* **About this task**
Return every line in the entries below where the word "wrist" shows up.

### Data extracts ###

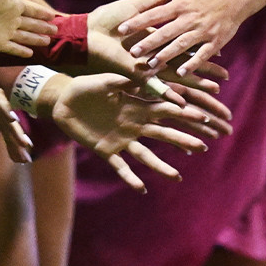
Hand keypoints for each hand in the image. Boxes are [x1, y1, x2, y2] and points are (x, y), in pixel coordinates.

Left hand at [0, 0, 55, 57]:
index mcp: (13, 4)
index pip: (33, 10)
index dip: (43, 13)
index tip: (54, 16)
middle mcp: (11, 19)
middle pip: (31, 24)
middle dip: (43, 28)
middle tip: (55, 31)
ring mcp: (4, 32)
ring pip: (25, 37)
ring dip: (35, 40)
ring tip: (47, 42)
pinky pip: (13, 48)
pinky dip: (21, 51)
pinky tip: (30, 54)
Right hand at [0, 64, 32, 162]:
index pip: (2, 124)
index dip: (11, 141)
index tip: (21, 158)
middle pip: (6, 120)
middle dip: (15, 139)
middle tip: (26, 158)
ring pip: (3, 109)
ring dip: (13, 126)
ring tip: (23, 143)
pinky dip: (1, 106)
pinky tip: (10, 118)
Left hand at [49, 74, 215, 192]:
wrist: (62, 102)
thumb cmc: (84, 87)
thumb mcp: (105, 82)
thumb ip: (124, 82)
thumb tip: (145, 77)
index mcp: (136, 106)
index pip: (165, 111)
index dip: (183, 114)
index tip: (203, 118)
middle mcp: (133, 125)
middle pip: (162, 134)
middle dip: (182, 140)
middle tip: (203, 147)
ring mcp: (121, 140)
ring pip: (146, 155)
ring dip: (161, 166)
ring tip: (177, 177)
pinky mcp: (105, 151)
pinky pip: (120, 167)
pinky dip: (130, 178)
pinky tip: (142, 188)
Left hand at [117, 0, 246, 74]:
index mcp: (180, 4)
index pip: (154, 13)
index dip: (138, 21)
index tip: (121, 29)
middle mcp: (190, 19)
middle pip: (166, 32)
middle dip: (149, 43)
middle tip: (133, 53)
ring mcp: (204, 31)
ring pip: (182, 45)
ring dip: (167, 56)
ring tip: (151, 65)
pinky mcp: (215, 42)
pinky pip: (203, 55)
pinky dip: (192, 64)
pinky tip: (180, 73)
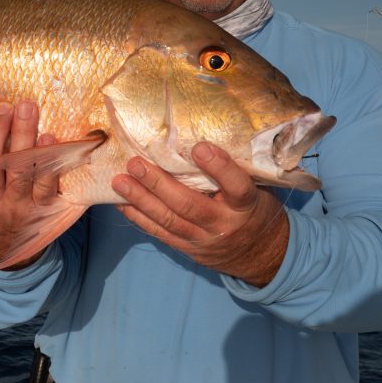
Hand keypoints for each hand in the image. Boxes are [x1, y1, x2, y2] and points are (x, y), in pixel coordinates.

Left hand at [112, 142, 288, 286]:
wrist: (261, 253)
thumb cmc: (254, 207)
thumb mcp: (259, 187)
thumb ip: (238, 167)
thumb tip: (209, 129)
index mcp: (246, 204)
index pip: (236, 186)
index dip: (219, 167)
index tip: (199, 147)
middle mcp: (223, 224)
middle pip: (189, 205)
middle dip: (159, 184)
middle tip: (135, 164)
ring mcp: (204, 239)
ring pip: (169, 220)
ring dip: (141, 200)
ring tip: (120, 182)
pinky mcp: (188, 248)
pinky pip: (161, 233)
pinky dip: (139, 217)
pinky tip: (122, 203)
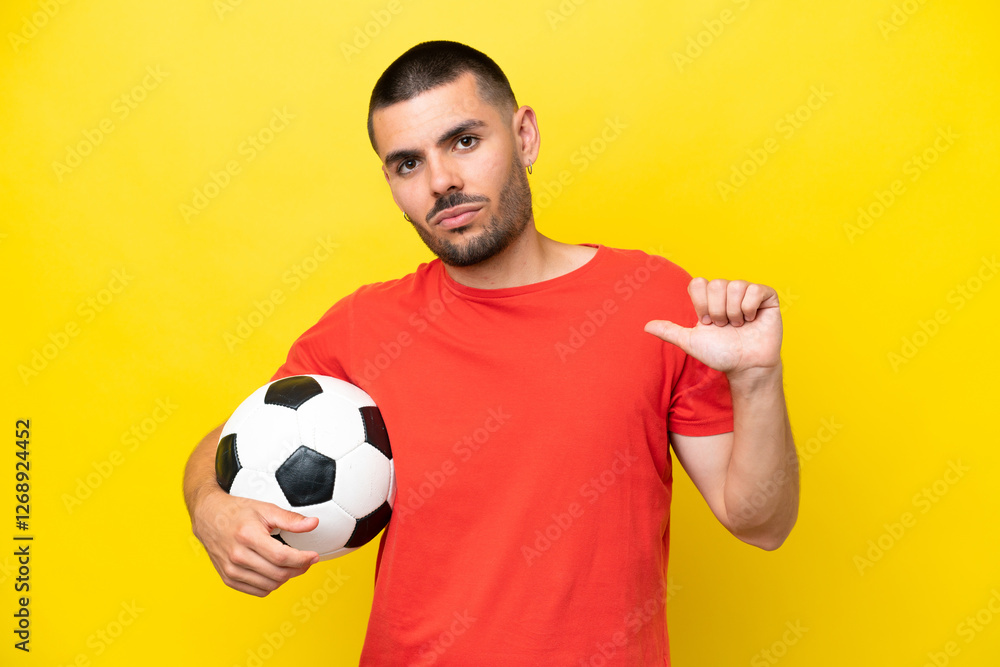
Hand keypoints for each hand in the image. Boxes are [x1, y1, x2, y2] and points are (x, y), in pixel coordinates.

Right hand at [191, 488, 319, 596]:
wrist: (208, 517)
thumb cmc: (237, 512)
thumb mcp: (265, 509)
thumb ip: (290, 519)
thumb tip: (313, 523)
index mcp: (247, 536)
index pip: (281, 556)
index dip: (302, 559)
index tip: (314, 556)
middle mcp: (237, 556)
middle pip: (278, 573)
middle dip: (298, 569)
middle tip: (307, 561)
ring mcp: (231, 570)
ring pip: (270, 585)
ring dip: (286, 578)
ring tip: (292, 565)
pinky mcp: (228, 578)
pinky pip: (258, 591)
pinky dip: (271, 585)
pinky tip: (275, 572)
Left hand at [644, 278, 781, 376]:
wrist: (745, 367)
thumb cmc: (720, 354)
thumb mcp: (691, 342)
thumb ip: (670, 331)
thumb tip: (645, 326)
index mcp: (709, 298)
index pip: (698, 283)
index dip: (700, 304)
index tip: (706, 322)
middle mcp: (727, 292)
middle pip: (715, 284)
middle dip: (717, 311)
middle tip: (724, 326)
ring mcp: (747, 293)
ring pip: (734, 286)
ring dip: (733, 312)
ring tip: (737, 325)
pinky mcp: (767, 297)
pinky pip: (755, 289)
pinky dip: (749, 308)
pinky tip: (751, 320)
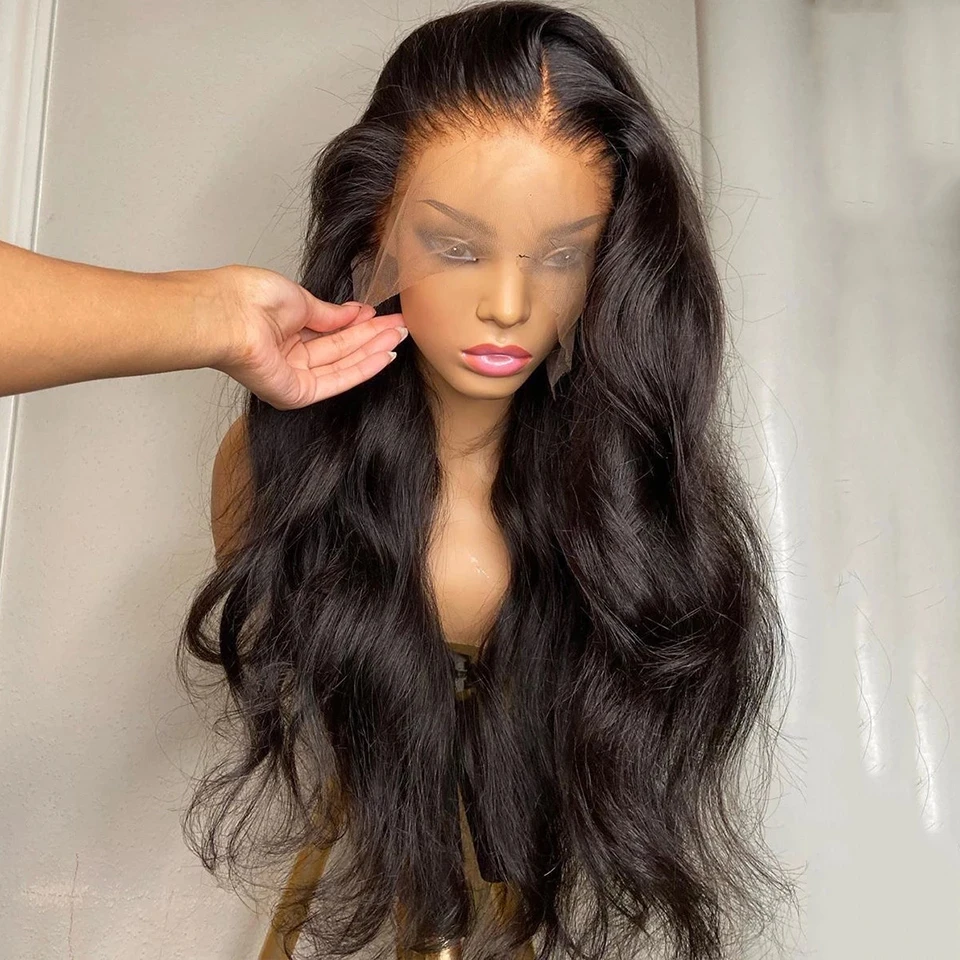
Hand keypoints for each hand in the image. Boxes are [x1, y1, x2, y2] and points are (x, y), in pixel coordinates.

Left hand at [213, 264, 406, 409]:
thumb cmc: (248, 298)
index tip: (382, 314)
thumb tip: (356, 313)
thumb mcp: (299, 299)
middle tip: (402, 326)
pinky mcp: (297, 393)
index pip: (330, 329)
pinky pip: (337, 380)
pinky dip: (363, 368)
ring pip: (343, 363)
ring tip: (400, 336)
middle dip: (373, 335)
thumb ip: (329, 313)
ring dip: (373, 350)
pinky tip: (384, 355)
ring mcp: (294, 375)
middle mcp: (290, 354)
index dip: (358, 322)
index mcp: (285, 328)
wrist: (226, 315)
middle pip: (341, 348)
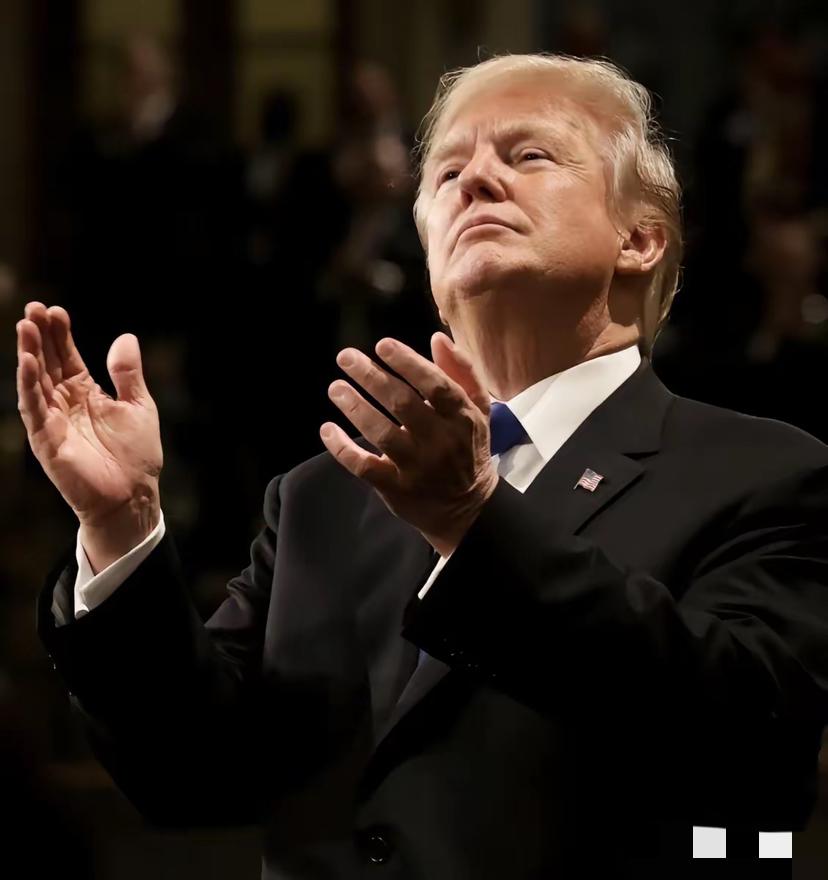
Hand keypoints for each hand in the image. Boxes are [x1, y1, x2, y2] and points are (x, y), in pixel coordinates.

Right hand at [16, 302, 162, 562]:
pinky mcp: (47, 439)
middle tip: (33, 308)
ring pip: (36, 381)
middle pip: (48, 363)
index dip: (61, 334)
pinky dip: (29, 385)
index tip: (56, 310)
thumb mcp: (138, 405)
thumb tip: (126, 337)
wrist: (133, 495)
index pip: (67, 357)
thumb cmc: (137, 455)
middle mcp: (65, 404)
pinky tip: (27, 362)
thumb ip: (128, 373)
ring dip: (29, 353)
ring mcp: (53, 420)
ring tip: (26, 326)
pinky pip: (33, 408)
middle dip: (40, 336)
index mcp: (86, 394)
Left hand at [320, 331, 497, 555]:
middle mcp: (440, 442)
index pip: (436, 385)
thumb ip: (461, 372)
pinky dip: (342, 448)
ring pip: (382, 434)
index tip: (382, 345)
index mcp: (462, 418)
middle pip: (403, 404)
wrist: (469, 509)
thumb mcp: (478, 409)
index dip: (408, 363)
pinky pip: (364, 467)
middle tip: (346, 357)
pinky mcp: (396, 489)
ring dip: (355, 407)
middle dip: (371, 377)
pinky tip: (328, 429)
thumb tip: (437, 338)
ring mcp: (417, 467)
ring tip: (335, 388)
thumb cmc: (468, 448)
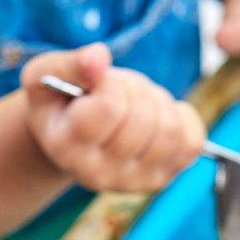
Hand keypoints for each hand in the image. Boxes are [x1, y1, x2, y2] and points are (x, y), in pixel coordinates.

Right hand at [21, 44, 204, 192]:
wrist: (70, 138)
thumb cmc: (59, 101)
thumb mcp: (48, 74)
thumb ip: (71, 64)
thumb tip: (100, 56)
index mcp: (67, 148)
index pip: (110, 108)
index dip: (111, 83)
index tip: (97, 83)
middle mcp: (99, 175)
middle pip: (143, 118)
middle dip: (134, 91)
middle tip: (116, 92)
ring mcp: (133, 182)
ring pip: (169, 129)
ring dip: (156, 101)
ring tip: (133, 103)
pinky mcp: (161, 179)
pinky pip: (192, 141)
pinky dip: (181, 117)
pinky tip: (156, 116)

###

* **Result of the exercise**
wrist: (62, 102)
wrist: (261, 253)
wrist: (208, 517)
wrist: (745, 367)
wrist: (226, 315)
wrist: (133, 495)
wrist: (469, 509)
wrist: (70, 138)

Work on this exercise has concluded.